In essence, it would mandate an racial disparity audit.
It would also create a Racial Equity Officer. It would create accountability, something that we need to go beyond symbolic change, and performative gestures.
Manhattan Neighborhood Network aired a recent panel, “Latinos & Racial Justice Town Hall: 2022 General Elections Ballot Proposals” which also broke down why it matters that New Yorkers not leave the proposal blank. The panel featured Lucia Gomez, Political Director at New York City Central Labor Council discussing the importance of the three ballot proposals for the 2022 General Elections with Ana M. Bermúdez, Commissioner of NYC Department of Probation, Grace C. Bonilla, Esq.
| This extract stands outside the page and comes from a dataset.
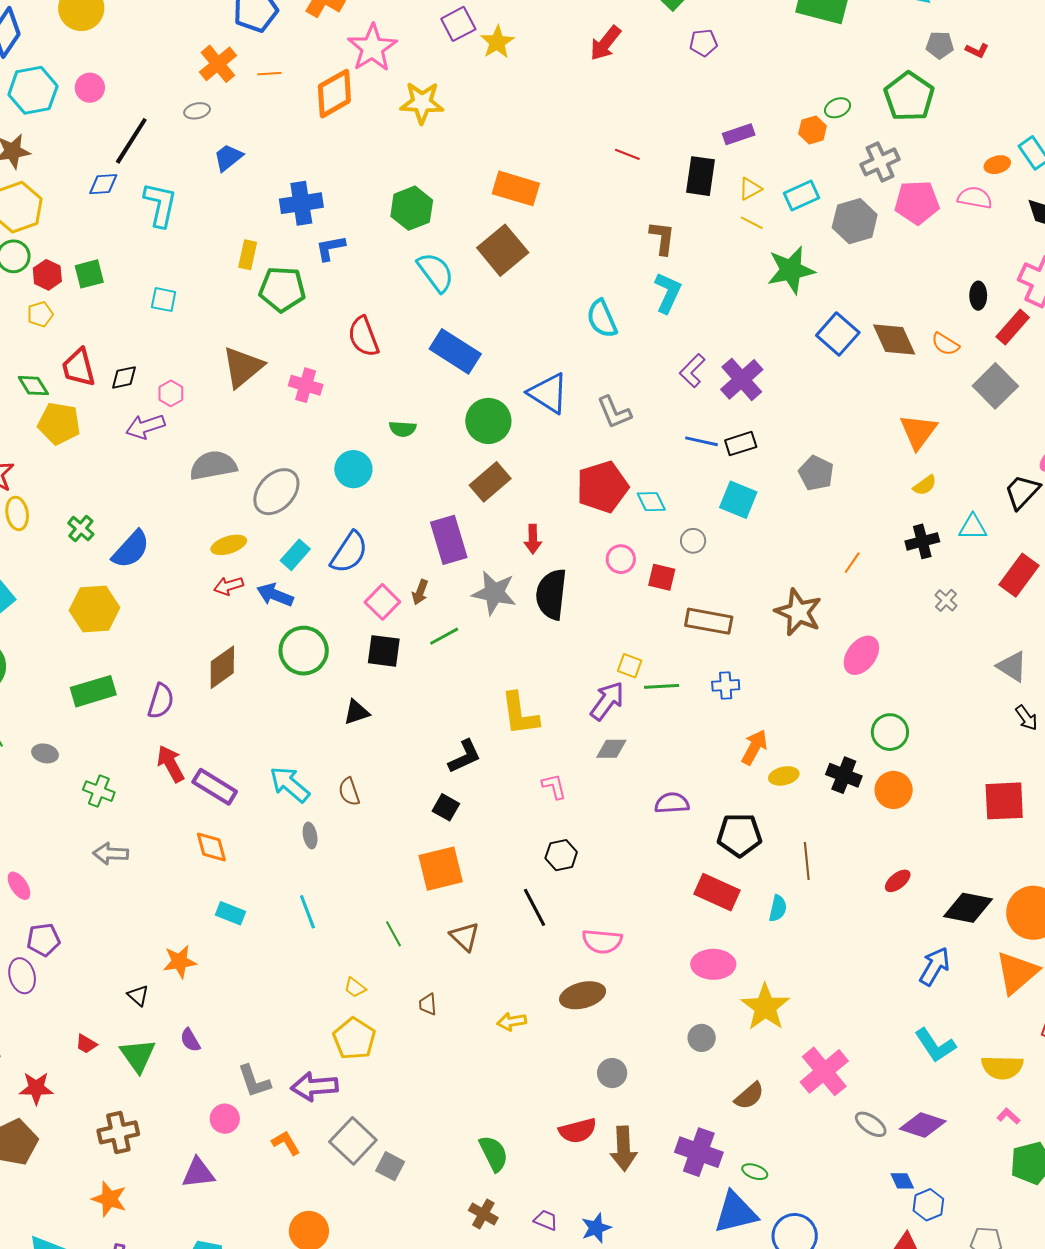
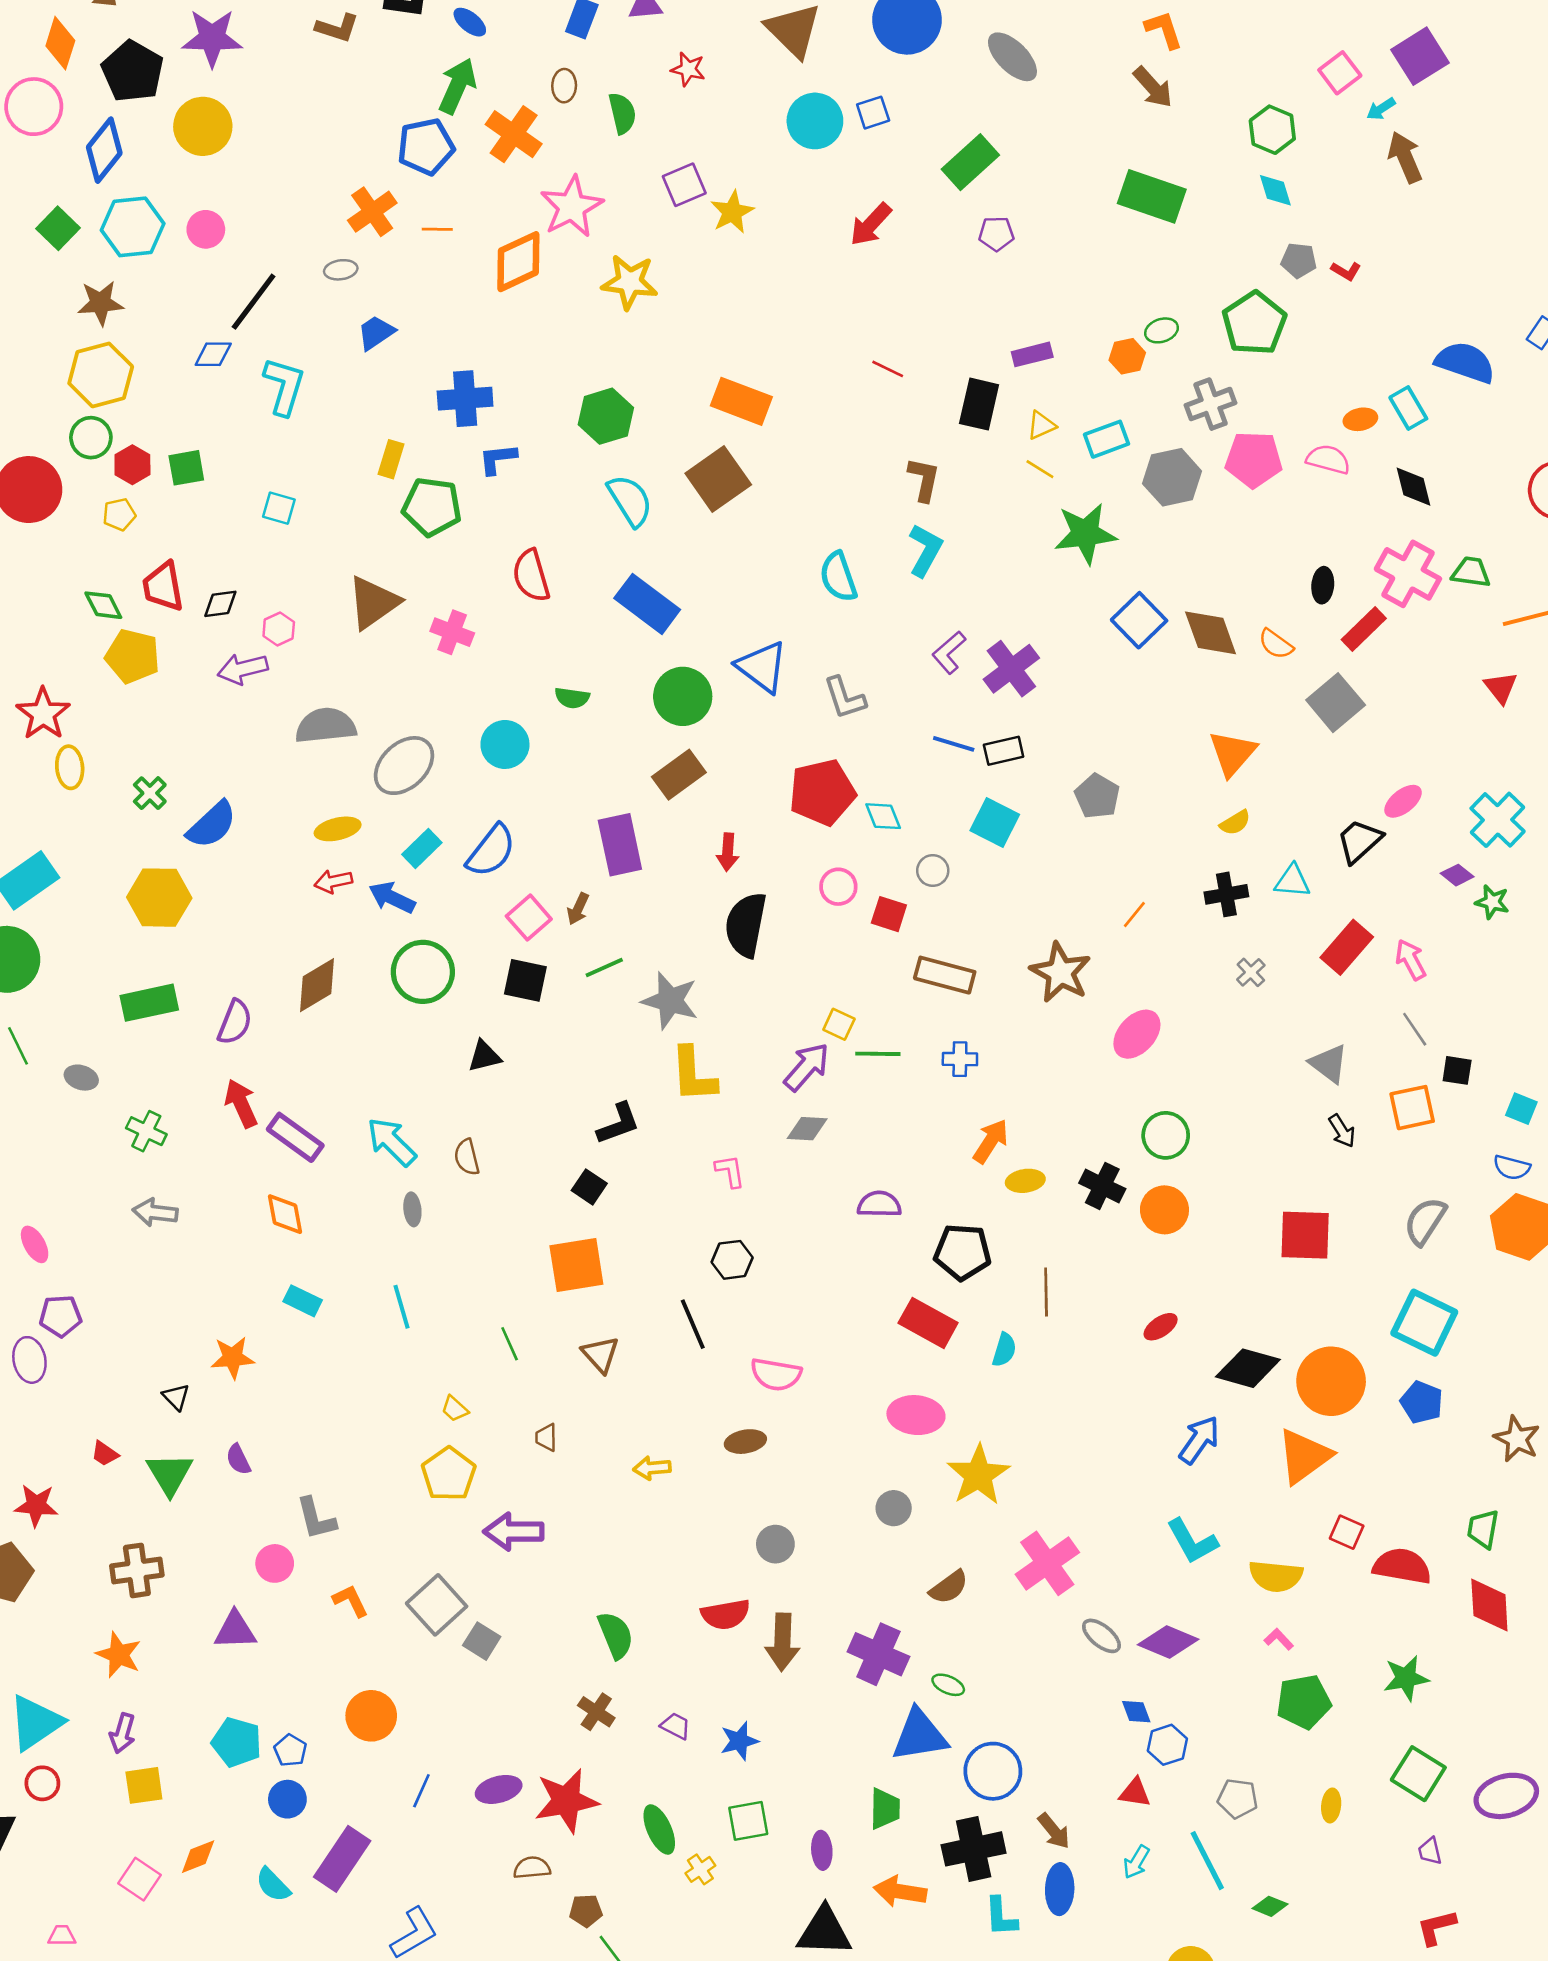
gray star: (494, 593) -> (670, 1001), moved
brown ellipse: (583, 995) -> (745, 1442), size x0.7
purple arrow: (314, 1087) -> (514, 1532), moved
President and CEO of United Way of New York City (UWNYC), and Melissa Mark-Viverito, Former NYC City Council Speaker.
Latinos & Racial Justice Town Hall: 2022 General Elections Ballot Proposals
Back to what prompted this story, of course I am ignoring the friend who advised me to leave the questions blank. I am not wasting time thinking too hard about the doom and gloom. It is a no brainer. As a Black Puerto Rican, working class woman, I know how I am voting. I am voting YES on all three proposal questions. Who does it benefit to vote no or leave the questions blank? It definitely does not benefit BIPOC communities, women, queer and working class, low-income, rent-poor people and struggling families, facing gentrification and displacement.
I prefer to use my time and energy to ask you, if you live in New York City, to vote YES on the three proposal questions on the ballot. And if you do not live in New York City but have friends and family who do, please tell them to vote YES too!
Flip your ballot! Do not leave the questions blank.